Ceremony honors Maria Goeppert-Mayer, legacy of UChicago physics

The late Maria Goeppert-Mayer was a pioneering scientist at the University of Chicago and Argonne National Laboratory whose research on the structure of atoms earned her the Nobel Prize in Physics.

The Division of the Physical Sciences recently celebrated her legacy, with students, faculty and University leaders packing the Kersten Physics Teaching Center to attend a ceremony celebrating Goeppert-Mayer and the history of physics research at the University of Chicago.

Prof. Young-Kee Kim, chair of the Physics Department, emphasized the importance of commemorating exceptional women in science. Goeppert-Mayer’s accomplishments are represented in an exhibition outside a first-floor lecture hall in Kersten that is now named in her honor.

“We have always stereotyped—you think of physicists or scientists and have Einstein or that kind of figure” in mind, Kim said. With the new Goeppert-Mayer exhibition and lecture hall, Kim said, “if a student comes to the University of Chicago to study physics, they’ll see her face a thousand times, which will help them to rid themselves of stereotypes.”

A theoretical physicist, Goeppert-Mayer was on the UChicago faculty from 1946 to 1959 as part of the Institute for Nuclear Studies (later the Enrico Fermi Institute) and also worked at Argonne. In 1948 she published her first paper explaining nuclear shell structures—how neutrons and protons were structured within atomic nuclei—research that earned her a share of the 1963 Nobel Prize.

Since the inception of the Nobel Prize in Physics, 29 of the 203 winners have been associated with the Physical Sciences Division at the University of Chicago.

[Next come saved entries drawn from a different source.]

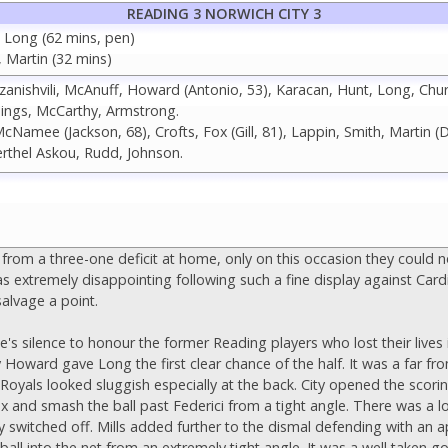
READING 3 NORWICH CITY 3
, Long (62 mins, pen)
, Martin (32 mins)
Khizanishvili, McAnuff, Howard (Antonio, 53), Karacan, Hunt, Long, Chu
ngs, McCarthy, Armstrong.
Namee (Jackson, 68), Crofts, Fox (Gill, 81), Lappin, Smith, Martin (D
erthel Askou, Rudd, Johnson.
from a three-one deficit at home, only on this occasion they could 
as extremely disappointing following such a fine display against Card
salvage a point.
s silence to honour the former Reading players who lost their lives i
 Howard gave Long the first clear chance of the half. It was a far fr
 Royals looked sluggish especially at the back. City opened the scor
box and smash the ball past Federici from a tight angle. There was a
ely switched off. Mills added further to the dismal defending with an
e ball into the net from an extremely tight angle. It was a well taken 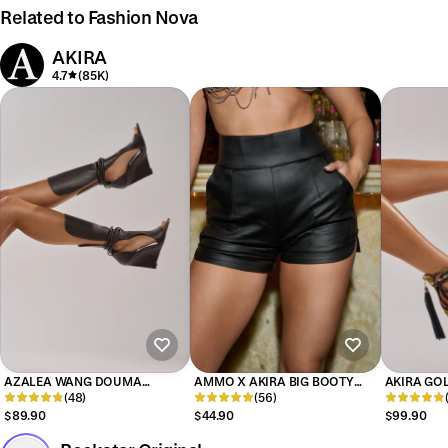
Related to Fashion Nova
AKIRA
4.7
(85K)
AZALEA WANG DOUMA
AMMO X AKIRA BIG BOOTY
AKIRA GOL
CHOCOLATE WEDGE LACE UP
(48)
PLEATHER SHORTS WITH 4 WAY
(56)
MULTI PRI
TALL SHAFT SANDAL
STRETCH
EMBELLIS
$89.90
$44.90
$99.90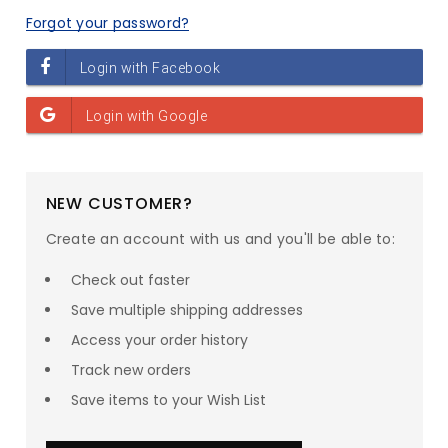
Forgot your password?
NEW CUSTOMER?
Create an account with us and you'll be able to:
Check out faster
Save multiple shipping addresses
Access your order history
Track new orders
Save items to your Wish List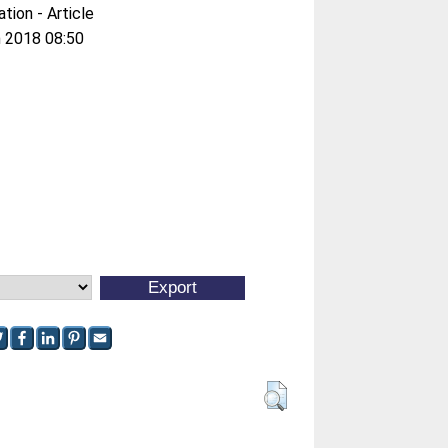
ation - Article
 2018 08:50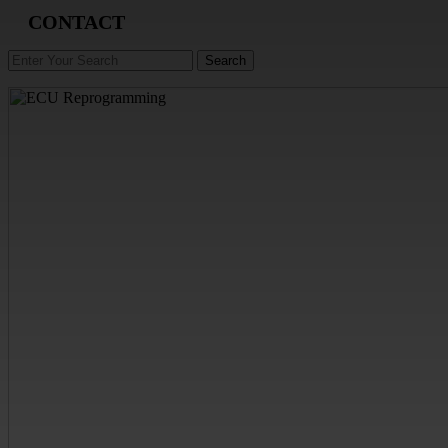
CONTACT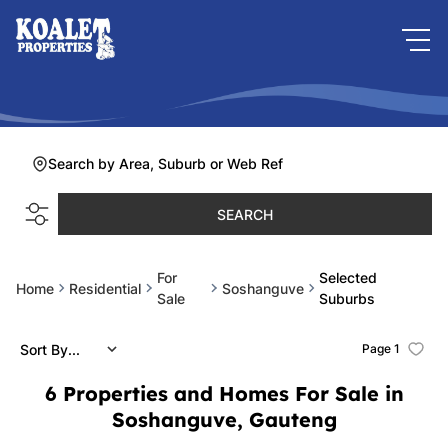
Search by Area, Suburb or Web Ref
SEARCH
For
Selected
Home
Residential
Soshanguve
Sale
Suburbs
Sort By...
Page
1
6
Properties and Homes For Sale in
Soshanguve, Gauteng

But only two of those 203 winners of physics’ top prize have been women: Goeppert-Mayer as well as Marie Curie, who received the award in 1903.

Edward “Rocky” Kolb, dean of the Division of the Physical Sciences, said Goeppert-Mayer’s legacy will be celebrated again next fall when the lecture hall is completed and the first lecture held in her honor.

“This will acknowledge not only her work but will also celebrate and inspire women in the sciences,” he said.